The rest of the sacred text describes Hagar’s experience in the wilderness. When Hagar’s food and water began to run out, God came to Hagar and asked, “Hagar, where are you coming from and where are you going?” This is a significant moment because this is the first time in the text that someone calls Hagar by name. God sees her value and worth. Hagar tells God that she is running away from her masters. God tells her to go back and that God would bless her. Her blessing included a child who would fight for his freedom and numerous descendants. A very similar blessing to the blessing God gave Abraham. From her experience, Hagar named God, El Roi, the God who sees. So, Hagar returned to her master’s home, gave birth to a son, and later would be set free.

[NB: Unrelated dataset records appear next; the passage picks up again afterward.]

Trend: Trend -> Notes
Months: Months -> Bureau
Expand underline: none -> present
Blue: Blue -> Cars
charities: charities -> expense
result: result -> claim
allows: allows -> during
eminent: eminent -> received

This is the first God encounter in our sacred text and the person to receive God is “the other” “the outsider.” Right at the beginning of our sacred text, the story presents us with two ways of seeing the world and each other: 1-the first way is the way of competition and scarcity and 2- the second way is through the lens of abundance. The invitation to see life through the lens of God’s abundant love and blessing of all people. Debbie Blue writes, “ In this reading, the world is not hopelessly divided. It isn’t one side or the other…Boundaries are blurred, and God’s love is let loose. May this somehow be so.”

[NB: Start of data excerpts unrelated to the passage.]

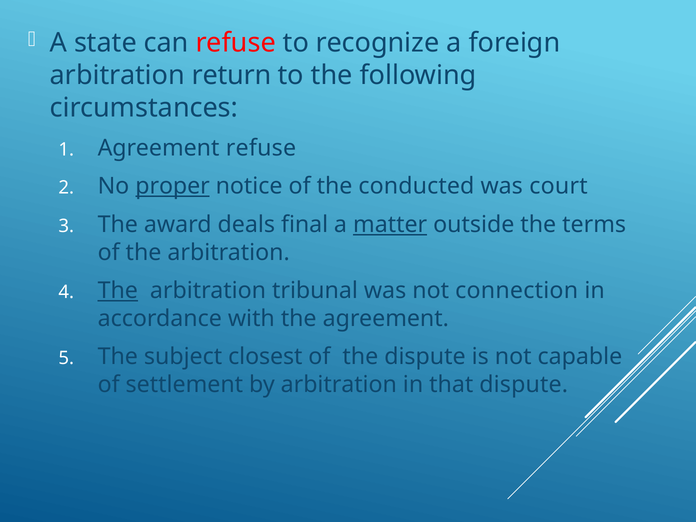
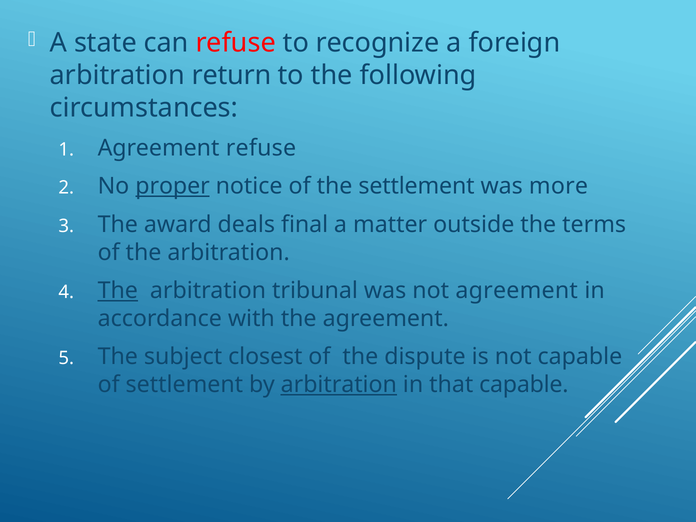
the conducted: conducted -> settlement
court: court -> more
matter underline: present -> none
not connection: connection -> agreement
arbitration at (339, 385) underline: none -> present
that dispute: dispute -> capable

The power of saying, “I see you.”


Four years ago, I applied for a ministry position at our church. I interviewed describing as best I could who I was and what I could offer the church. I outlined in detail how I would accomplish some of the goals that the church set out. The interview process ended with me being hired for the position. I started my job with gusto setting out to wow the church with my energy, grit, determination, and accomplishments. It did not go this way. Feelings soured towards me and I felt at a loss to know what to do. They hurt me and I hurt them. We were caught in the Sarah-Hagar narrative and I did not understand how I felt until my friend arrived in Houston and took me to coffee.


We sat in the coffee shop for hours as I poured out my heart. I shared how hard I tried and how even my apologies were met with no response. She heard my victories and my failings. At the end of my words and with my energy spent, she reached across the table and grabbed my hands. Looking intently into my eyes, she said, “I want you to know that I see you.” I felt the full power of these words. Intimacy. Vulnerability. Grace. Then, I knew that I had not been seen by my church. I tried to show them who I was and they turned away. In turn, I stopped seeing them. The sons and daughters of Sarah continued to hurt the sons and daughters of Hagar. When will the cycle of hurt end?


God sets out the invitation. See. Really see. Notice who you see and who you don’t and become curious about why. Let yourself be seen. Notice in what situations you let your true self be seen and what situations you don’t and become curious about why.


So, here is the practice. Find a partner, a friend, a mentor, a companion and sit across from each other in silence gazing into each other’s eyes. Set a timer for 5-10 min or play this song and feel the intention of the words through your eyes.

Let whatever bubbles up find full expression. Tears may flow, let them. A giggle may arise, release it. The intention is 3 fold: 1-to see the other person 2-to let yourself be seen 3-to notice what feelings arise through this intimate encounter. After the time is up give voice to your experience and explore the invitation this practice offers. What are you to be this week for yourself, for others? What are you to do this week for yourself for others? What emerged in your thoughts and feelings that need to be explored?